PVR had undertaken this following an objection by fair trade watchdog which had allowed PVR to acquire the DLF group’s multiplex arm provided it fulfils certain conditions.

CCI had said the deal would put PVR in a position of monopoly. DT Cinemas owns and operates 39 screens in Delhi-NCR. However, CCI in its rider said that the PVR can acquire only 32 screens as obtaining all the screens would make it a dominant player in Delhi-NCR.

The amended agreement now excludes DT Savitri (one screen) and DT Saket (six screens) from the sale. PVR now proposes to acquire 32 screens of DT Cinemas in NCR and Chandigarh.

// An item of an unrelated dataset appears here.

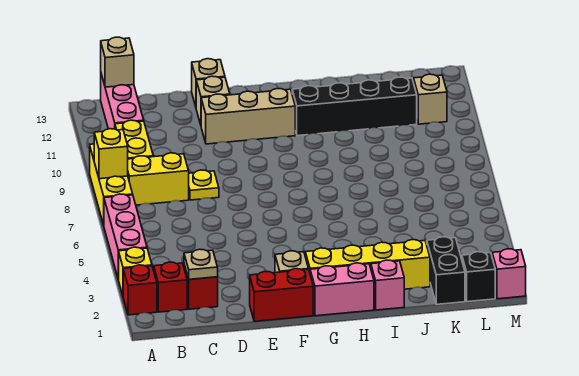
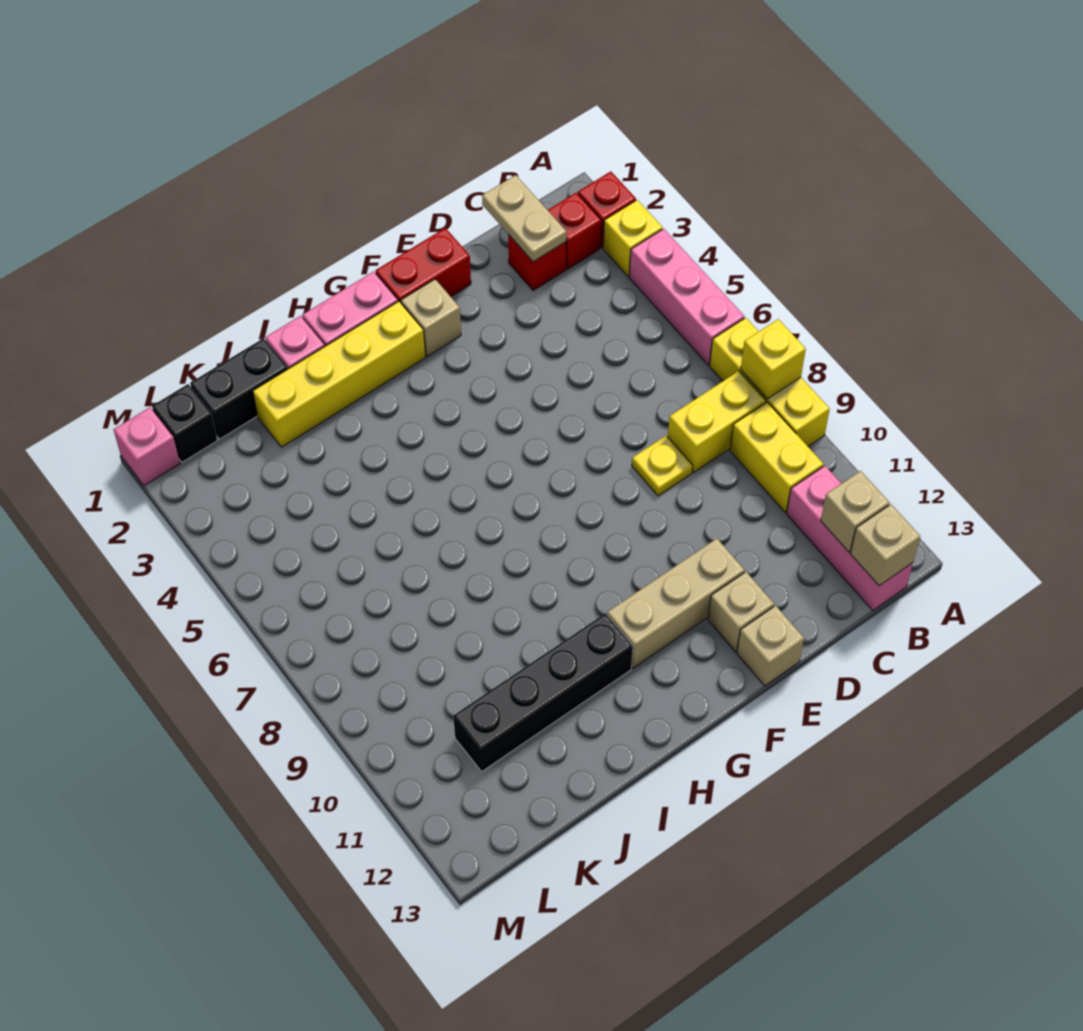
tan 1x1 plate [184,249,218,279] -> tan 1x2 plate [482,175,567,262]
black 1x2 brick [427,237,465,304] -> black 1x2 brick turned to [190,338,287,439]
tan 1x1 brick [413,74,447,124] -> tan 1x1 brick moved to [821,471,889,552]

In June, PVR had announced the acquisition of DT Cinemas for ₹500 crore.

As part of the deal, DT Cinemas has been asked by the CCI to sell the other seven screens in South Delhi to any competitor other than PVR.

Currently, PVR has 524 screens across 114 locations in 47 cities. As a result of the proposed acquisition, PVR will have 121 multiplexes and 553 screens.

Commenting on the deal Ajay Bijli, CMD, PVR, Said: “It is another milestone for us. This acquisition is in pursuance of our core strategy to offer a world class cinema experience to the discerning Indian consumer.”